# Great Divide thru riders and racers ONLY



## VO2 Lax (Jan 2, 2011)

Bike fork question, rigid or with suspension?

Here’s the deal, I currently have a rigid 29er. I hear suspension is nice, but not needed especially since my plan is to ride it at a touring pace. For those of you that rode the route with a rigid fork, did you wish you had suspension?

If you did have suspension fork, was it air or coil? I’ve read coil is the way to go, but the options are limited in the 29er market.

Now if you rode with a rigid fork how did you feel at the end of the day?

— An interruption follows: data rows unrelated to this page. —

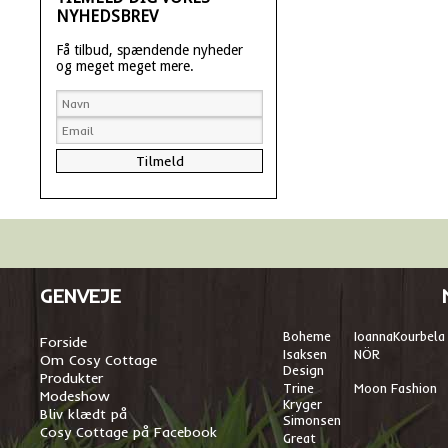
NYHEDSBREV
Få tilbud, spændende nyheder
og meget meget mere.
GENVEJE
Boheme
I
oannaKourbela
Forside
Isaksen
NÖR
Om Cosy Cottage
Design
Produkter
Trine
Moon Fashion
Modeshow
Kryger
Bliv klædt på
Simonsen
Cosy Cottage på Facebook
Great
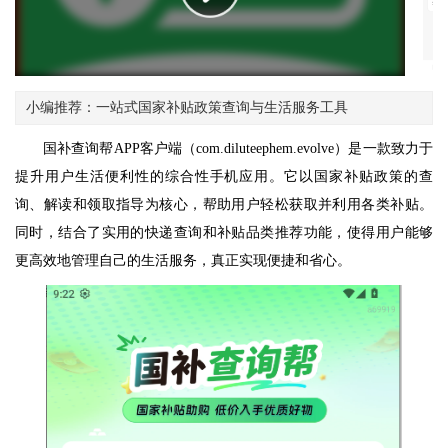
小编推荐：一站式国家补贴政策查询与生活服务工具
国补查询帮APP客户端（com.diluteephem.evolve）是一款致力于
提升用户生活便利性的综合性手机应用。它以国家补贴政策的查
询、解读和领取指导为核心，帮助用户轻松获取并利用各类补贴。
同时，结合了实用的快递查询和补贴品类推荐功能，使得用户能够
更高效地管理自己的生活服务，真正实现便捷和省心。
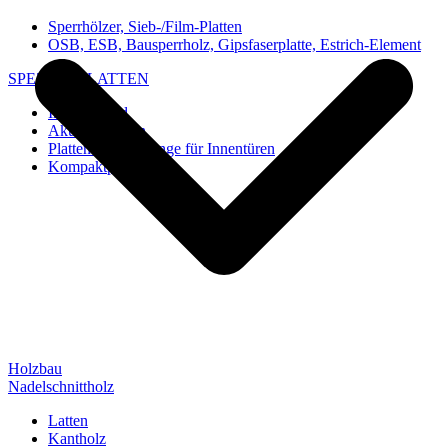
Sperrhölzer, Sieb-/Film-Platten
OSB, ESB, Bausperrholz, Gipsfaserplatte, Estrich-Element
SPEZIAL-PLATTEN
Imi-Verbund
Akustik-Platten
Platten und Rohlinge für Innentüren
Kompaktplatten
Holzbau
Nadelschnittholz
Latten
Kantholz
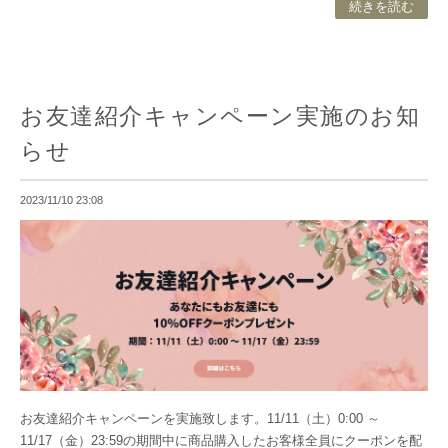
続きを読む
お友達紹介キャンペーン実施のお知
らせ
2023/11/10 23:08
お友達紹介キャンペーンを実施致します。11/11（土）0:00 ～
11/17（金）23:59の期間中に商品購入したお客様全員にクーポンを配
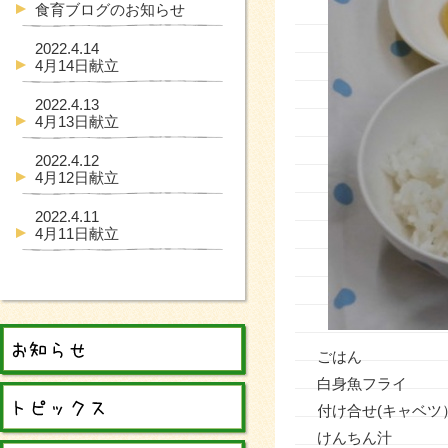
食育ブログのお知らせ
2022.4.14
4月14日献立
2022.4.13
4月13日献立
2022.4.12
4月12日献立
2022.4.11
4月11日献立
ごはん
白身魚フライ
付け合せ(キャベ
けんちん汁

Please DO NOT give input unless you’ve ridden the Great Divide.

Thanks!


----------



## team_wee (Mar 26, 2006)

hard tail or full rigid for great divide ride?


----------



## Harryonaspot (Oct 5, 2004)

*Go rigid*

if you mountain bike rigid, you'll be fine. The percentage of really rough stuff is very low. I went on my Fargo and never wished I had suspension. If you can ride dirt roads on your bike, you can ride the Divide. Harry


----------



## George2 (Nov 28, 2005)

I rode the GDR on a rigid 26er. No problem whatsoever, never missed suspension, liked the KISS approach.


----------



## alohalisco1 (Jul 4, 2007)

I was the 5th person to ride the Divide in 2000 and I used a Suspension fork then....I have since toured around the world and spent 6mo in the OZ outback on a fully rigid 26,if your loaded touring I would go rigid ...if your bike packing I would do the fork as it will make the lighter front end transfer less shock through your body at he end of the day....it may be dirt but it is not without bumps and corrugations and there can be a lot of both for many miles


----------



## VO2 Lax (Jan 2, 2011)

I ended up finishing the route this year on a fully rigid bike and 2.4 front and 2.2 rear tires. I only wished for suspension in New Mexico with all the washboard fire roads.


----------